HCA could look to the Amazon (NASDAQ:AMZN) scribing service, which automatically transcribes conversations between patients and doctors and stores the information. It would free up doctors' time and allow them to see more patients. But that additional revenue could expose the company to risk, as utilizing the service would mean putting confidential patient information into the Amazon-hosted cloud. The service is HIPAA eligible and the company states in its frequently asked questions that "We do not use any personally identifiable information that may be contained in your content to target products, services, or marketing to you or your end users." Users retain ownership of the content and they can request that it be deleted.
If that data were compromised, it could discourage patients from visiting their hospitals which would, in turn, hurt the business. While HCA doesn't appear to be going down that route today, it may only be a matter of time before there's more integration between hospitals and tech companies.
One company that is familiar with protecting data for the life sciences industry is Veeva Systems (NYSE:VEEV), which aims to protect information through a "comprehensive security program based on ISO 27001" that includes onsite monitoring to prevent against unauthorized access. The company is transparent about the information it collects and what it uses it for so that users are aware of what information Veeva may have.

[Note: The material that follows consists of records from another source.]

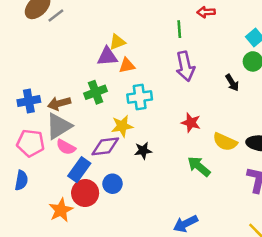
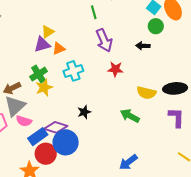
black arrow: (232, 83) -> (143, 46), turned 136
red star: (191, 123) -> (115, 69), moved
yellow star: (122, 126) -> (44, 87), moved
purple diamond: (105, 146) -> (56, 127), moved, turned 35
blue rectangle: (79, 170) -> (38, 137), turned 30
blue circle: (112, 184) -> (66, 142), size x1.6

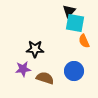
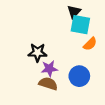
orange semicircle: (84, 41) -> (90, 44), turned -112
purple star: (23, 69) -> (49, 69), moved

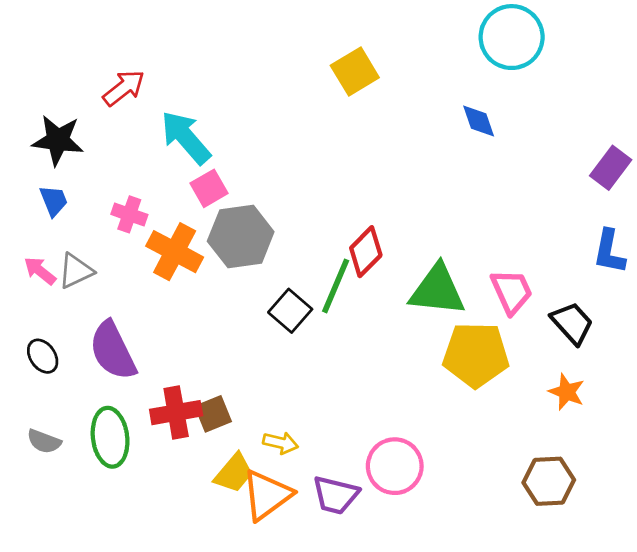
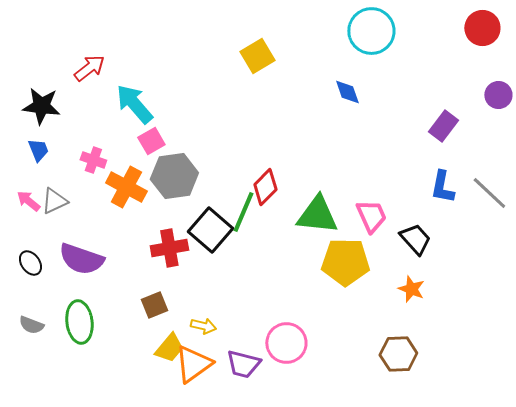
black square: (290, 311) -> (210, 230), size x1.4
purple semicircle: (113, 351) -> (81, 259), turned -45
red cross: (176, 413) -> (169, 248), moved

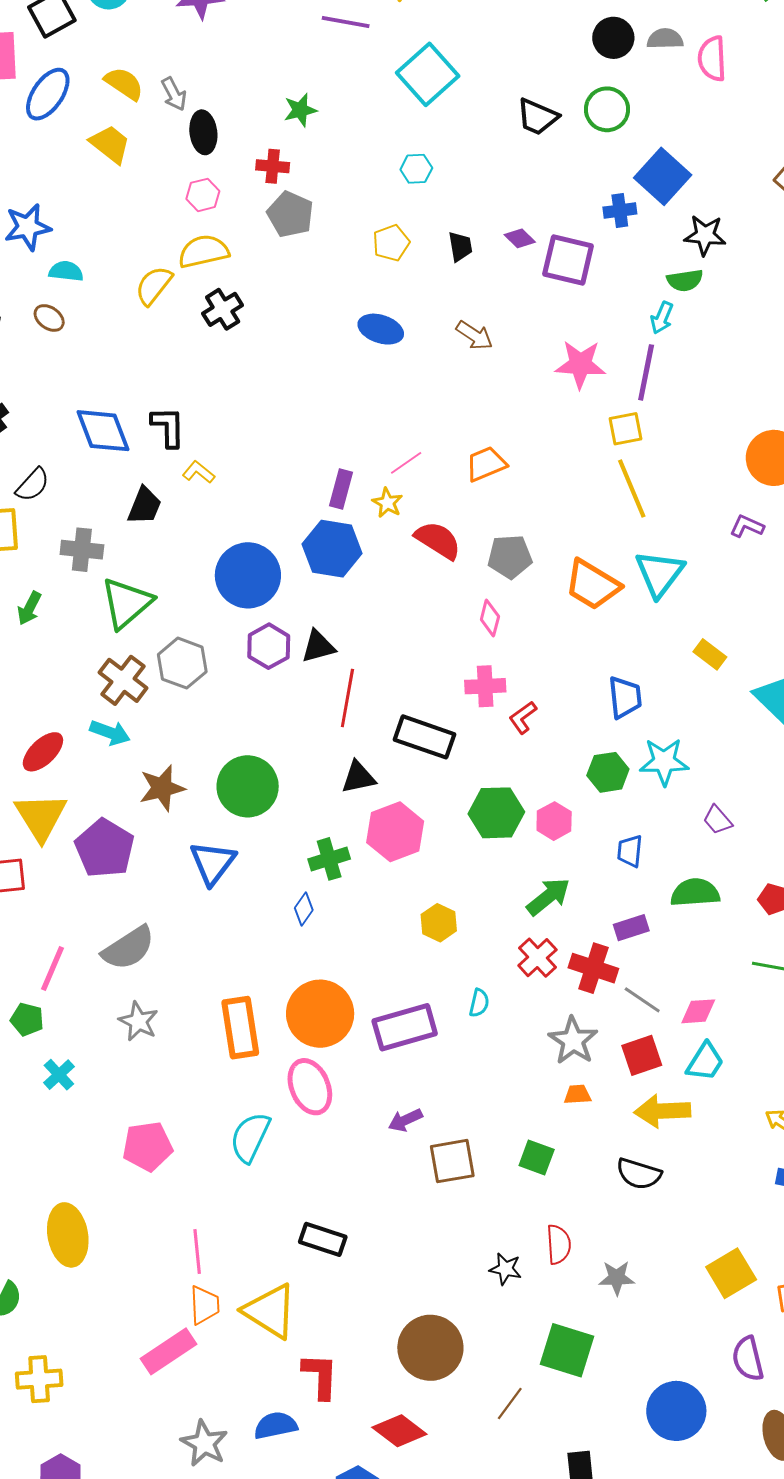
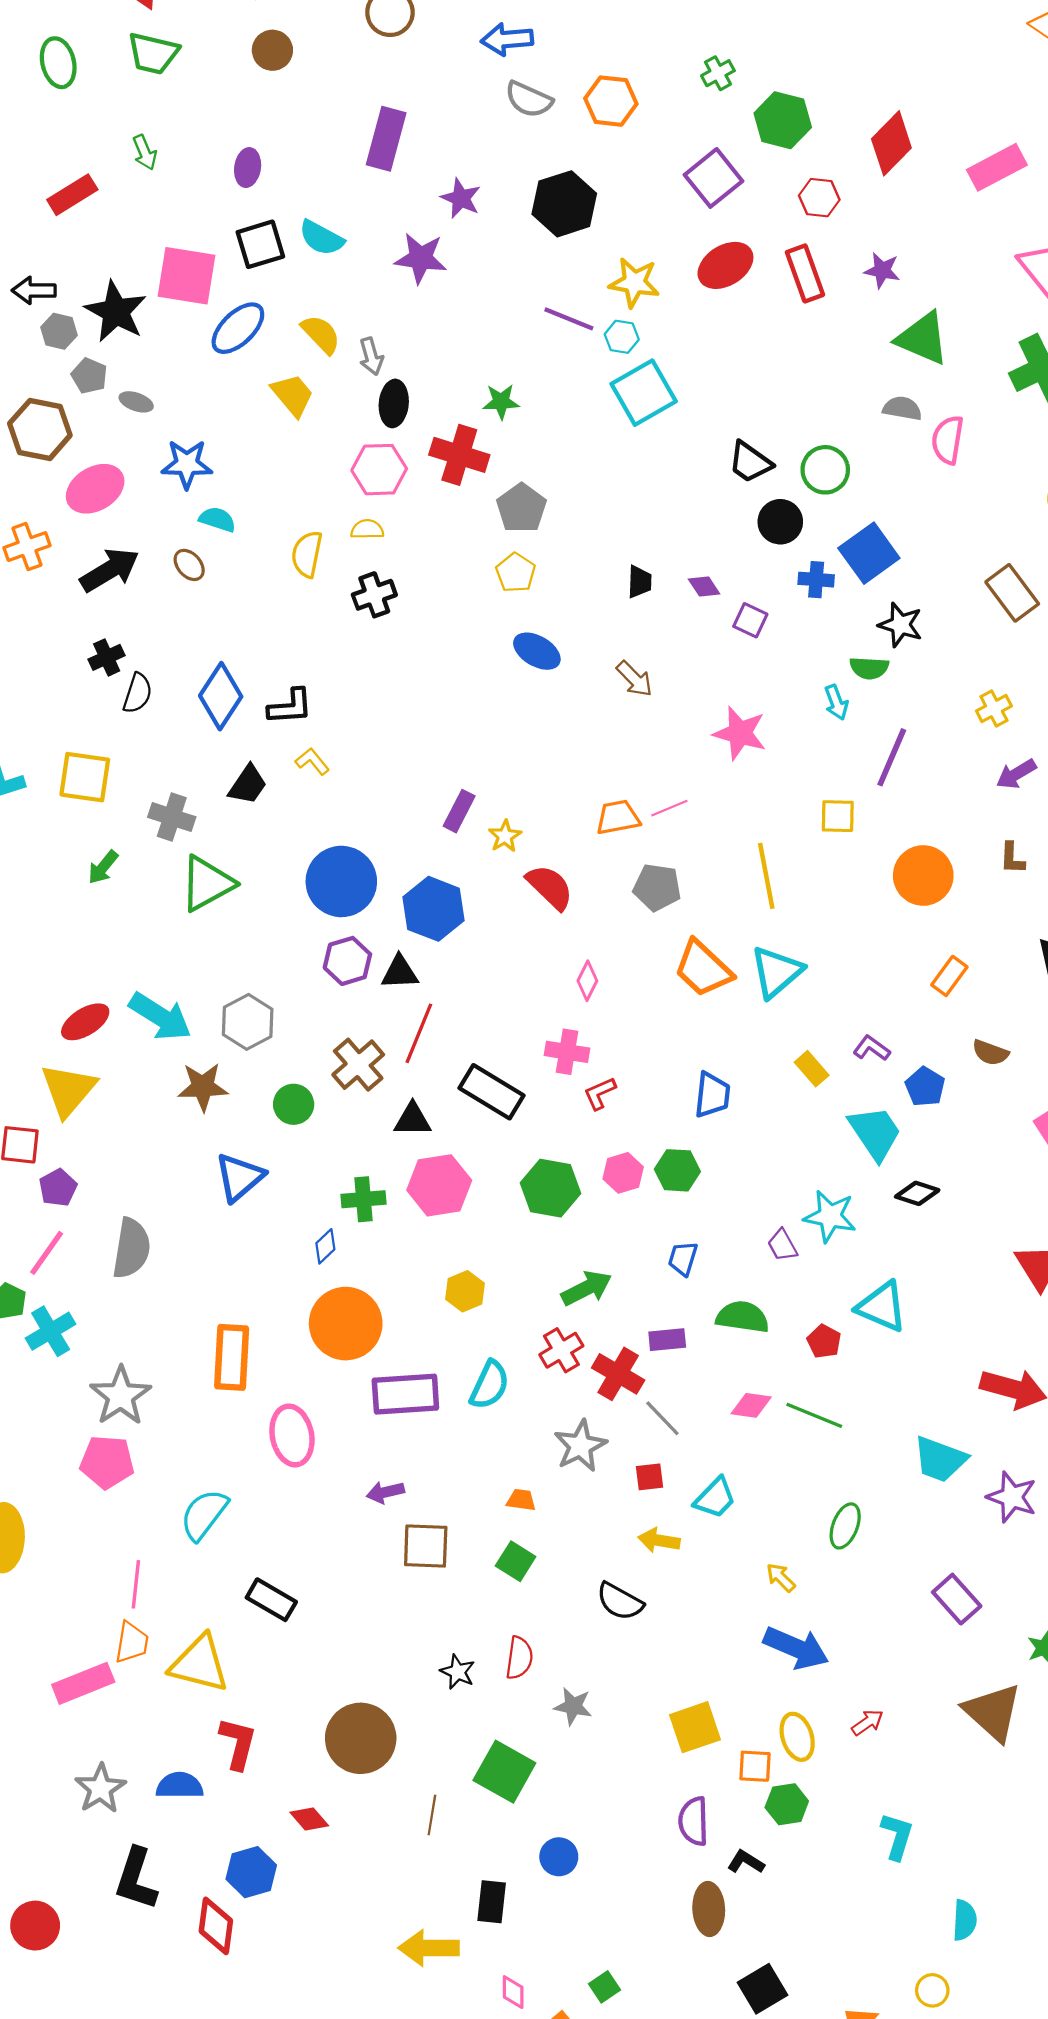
black circle: (613, 38) -> (780, 522), moved
red cross: (273, 166) -> (459, 455), size x1.6
cyan hexagon: (416, 169) -> (622, 337), moved
pink hexagon: (203, 195) -> (379, 470), size x1.5
gray pentagon: (290, 214) -> (521, 508), moved
yellow pentagon: (391, 243) -> (516, 573), moved, turned -30
yellow semicircle: (204, 251) -> (367, 529), size x0.6
purple square: (568, 260) -> (750, 620), size x0.6
yellow semicircle: (154, 285) -> (307, 554), turned -39
cyan arrow: (662, 318) -> (836, 702), turned -56
purple line: (646, 372) -> (892, 757), moved
black L-shape: (168, 427) -> (290, 707), turned 75
yellow square: (626, 429) -> (838, 816), moved
blue diamond: (103, 431) -> (221, 696), turned 42
pink line: (406, 463) -> (669, 808), moved
black semicircle: (33, 485) -> (137, 693), moved, turned -36
purple L-shape: (747, 526) -> (872, 1048), moved
blue hexagon: (332, 549) -> (434, 909), moved
gray pentagon: (510, 557) -> (657, 887), moved
gray hexagon: (182, 663) -> (248, 1022), moved
brown cross: (123, 680) -> (358, 1065), moved
cyan arrow: (110, 733) -> (160, 1017), size x1.5
cyan star: (664, 762) -> (830, 1216), moved
green circle: (248, 786) -> (294, 1104), size x0.6
pink hexagon: (554, 821) -> (623, 1173), moved
purple pentagon: (105, 848) -> (58, 1188), moved, size x0.6
gray semicircle: (128, 948) -> (131, 1248), turned -60
cyan semicircle: (479, 1003) -> (490, 1385), size x1.6
pink diamond: (698, 1011) -> (751, 1405), moved
orange circle: (320, 1014) -> (346, 1324), moved
gray star: (138, 1021) -> (121, 1396), moved, size x1.4
red square: (642, 1055) -> (650, 1477), size x0.7
cyan cross: (59, 1075) -> (51, 1331), moved, size x1.4
orange trapezoid: (577, 1094) -> (521, 1500), moved
yellow arrow: (662, 1111) -> (659, 1540), size x0.7
cyan semicircle: (250, 1137) -> (204, 1515), moved
yellow triangle: (270, 1311) -> (199, 1664), turned -30
brown line: (510, 1404) -> (432, 1815), turned -39
blue circle: (676, 1411) -> (559, 1857), moved, size x0.6
red diamond: (399, 1431) -> (309, 1819), size x0.7

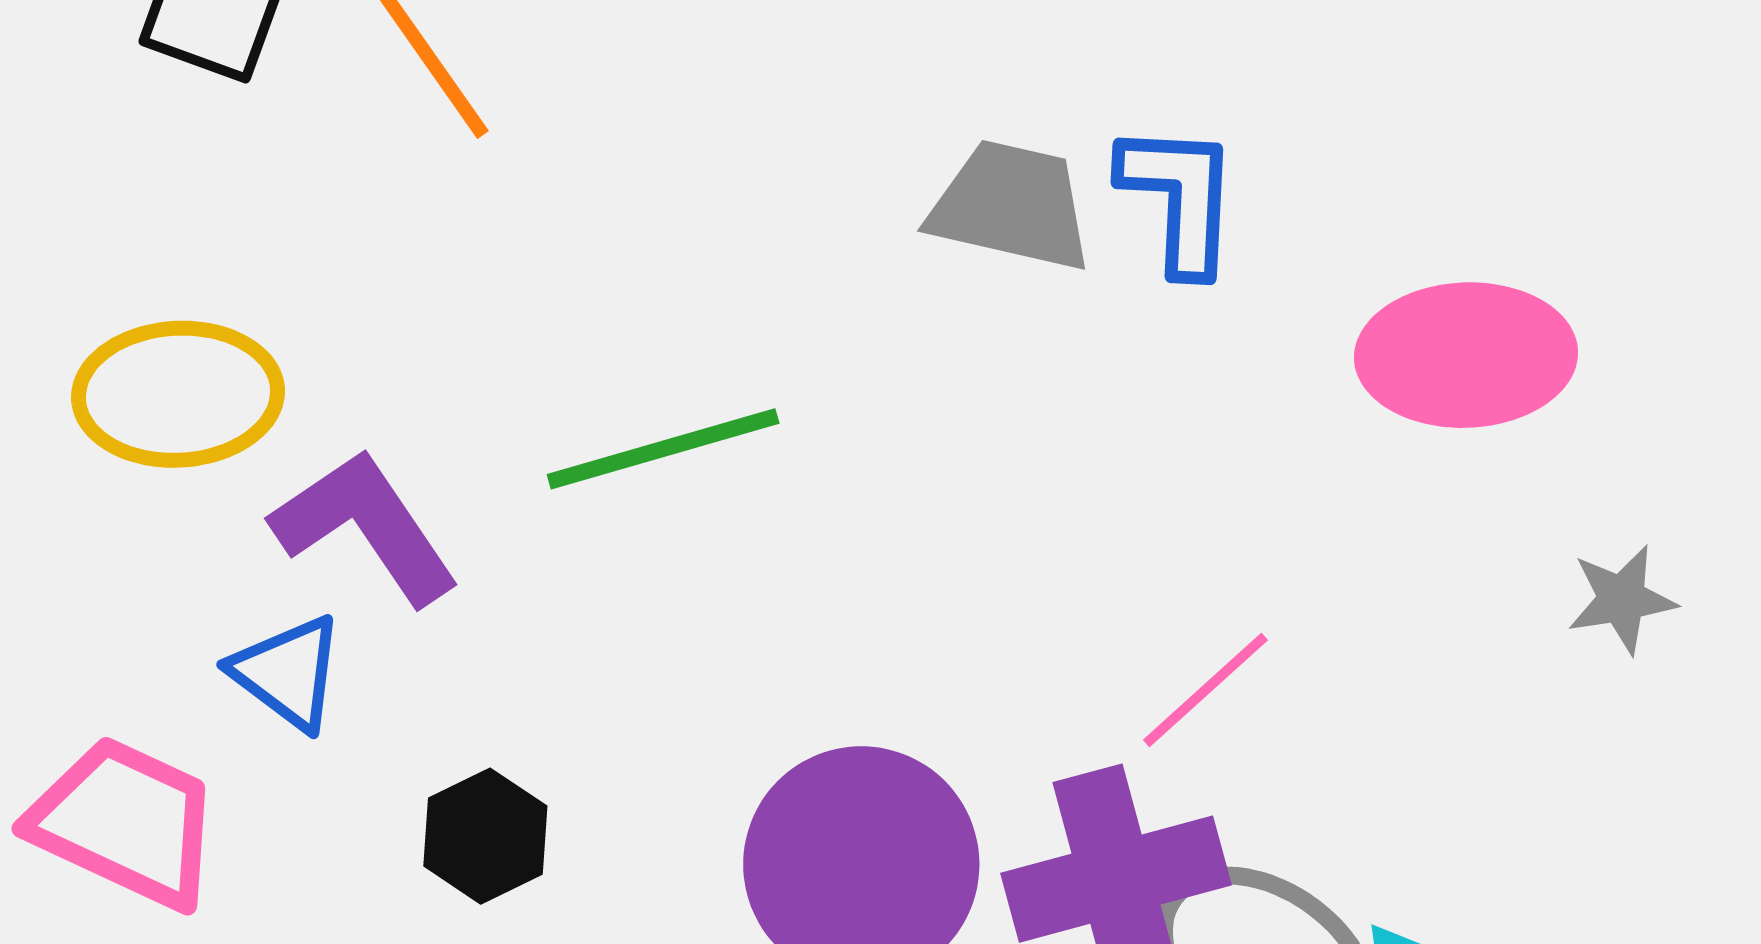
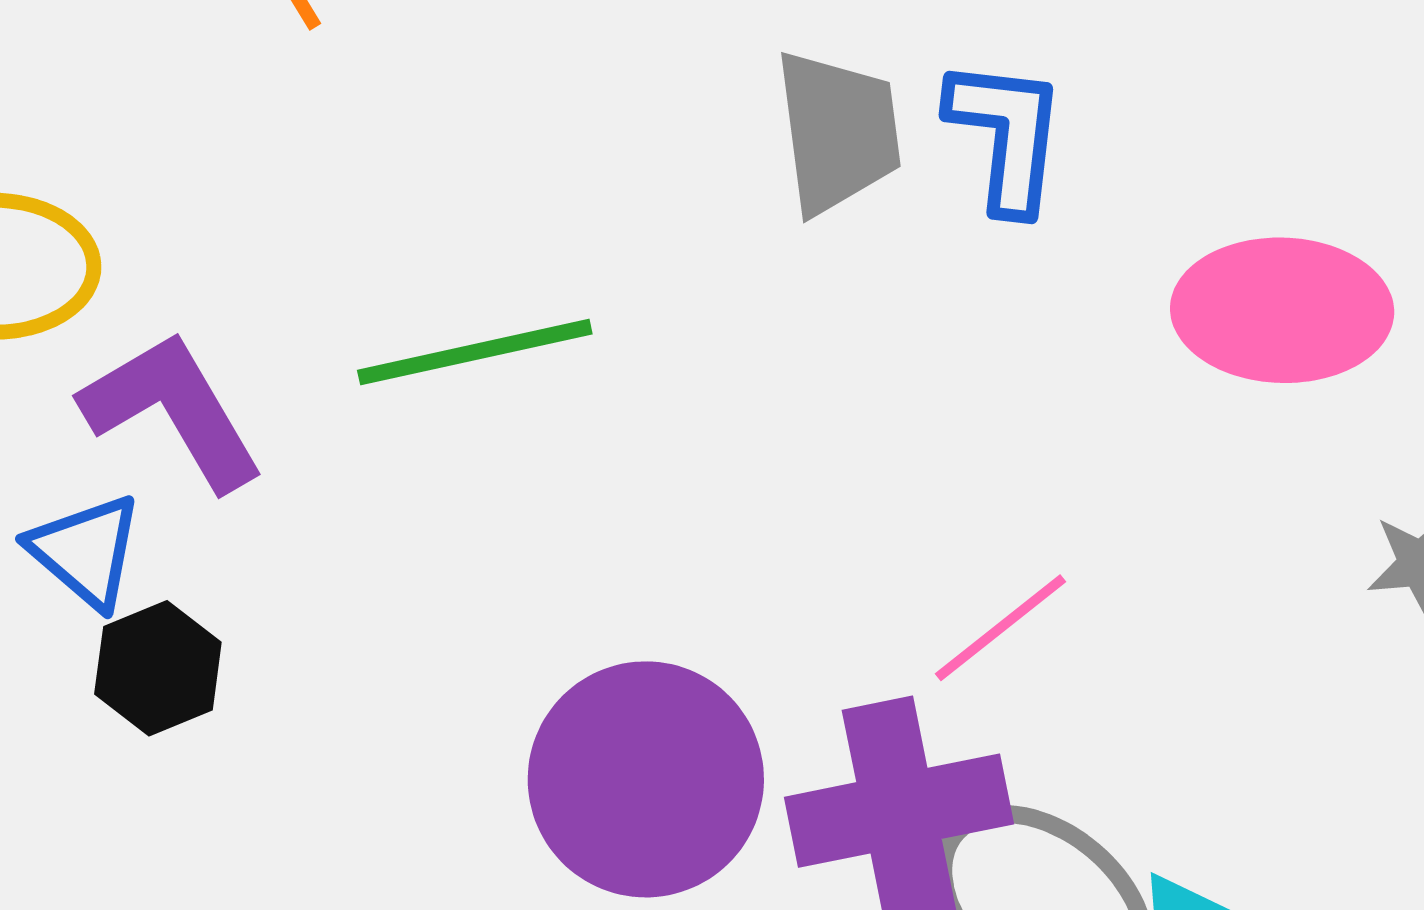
gray trapezoid: (1011, 206) -> (838, 132), turned 66
black hexagon: (485, 836) -> (158, 668), moved

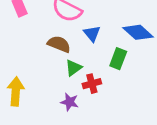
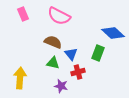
blue triangle: (92, 34) -> (71, 54), moved
green triangle: (74, 68) -> (53, 63), moved, turned 48

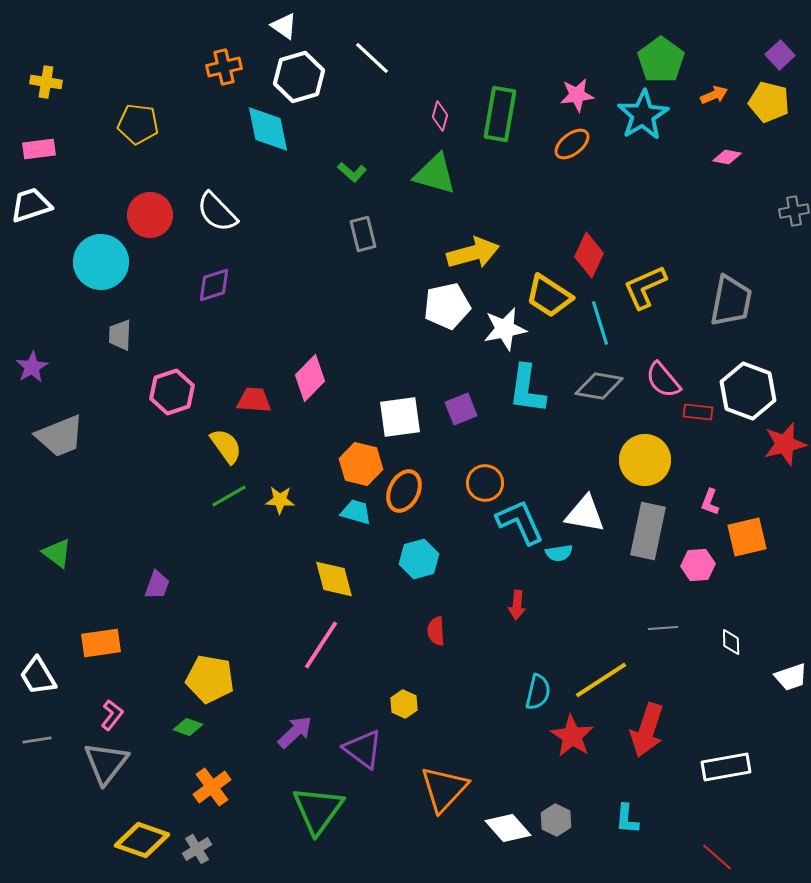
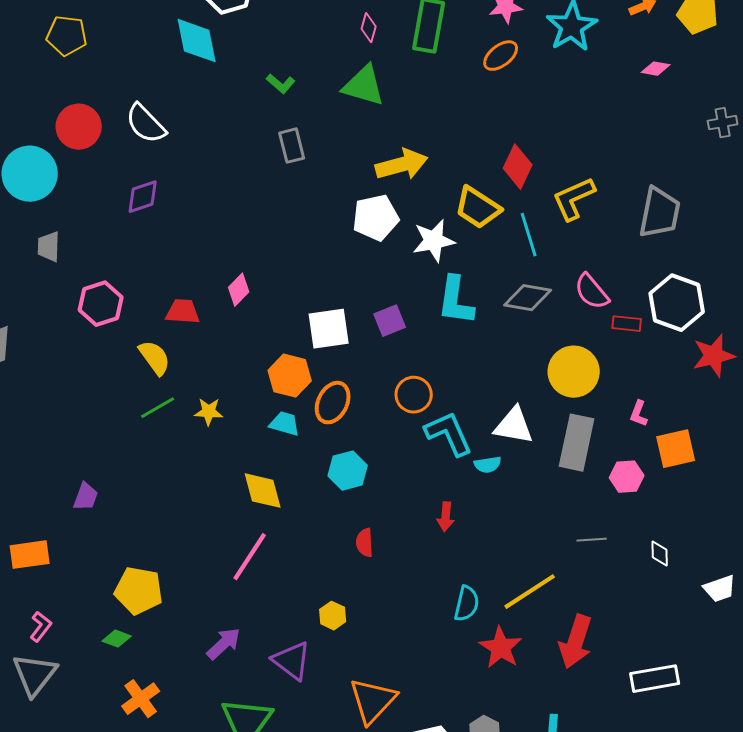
pink diamond: (310, 378) -> (239, 290), size x0.7

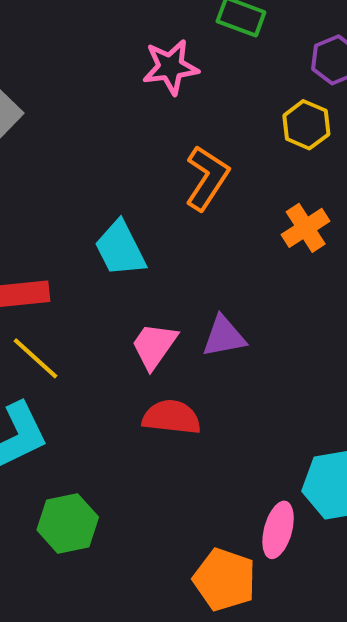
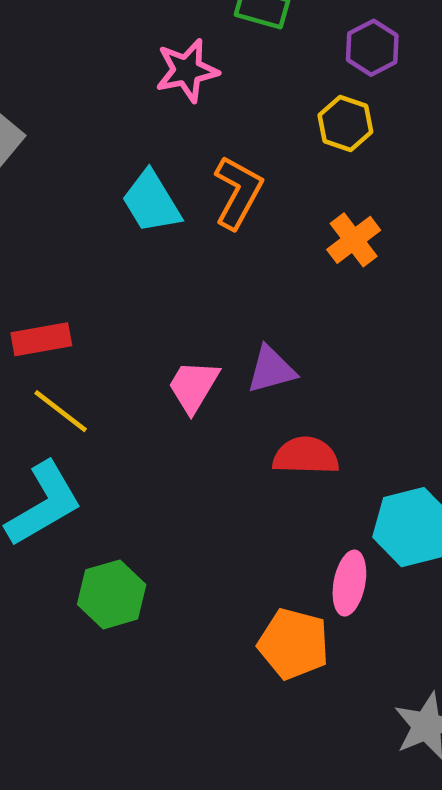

Healthcare stocks are typically seen as good defensive stocks to hold since they generally don't have a lot of volatility. However, stocks can quickly become risky if the underlying companies fail to adequately protect patient information.
That's why it's important for HCA's investors and owners of any other healthcare stocks to be cognizant of any deals that may impact their investments, especially if they involve tech companies and accessing patient information. Getting involved with big tech could make healthcare companies much riskier investments.
Investors should analyze any potential deals involving the two industries to assess what, if any, safeguards are noted, the reputation of the companies involved with respect to data protection, and whether the products or services are inherently vulnerable. By doing such an analysis, investors can have a clearer picture of the risk involved in a deal and sell any shares that become too risky because they're risking patient data.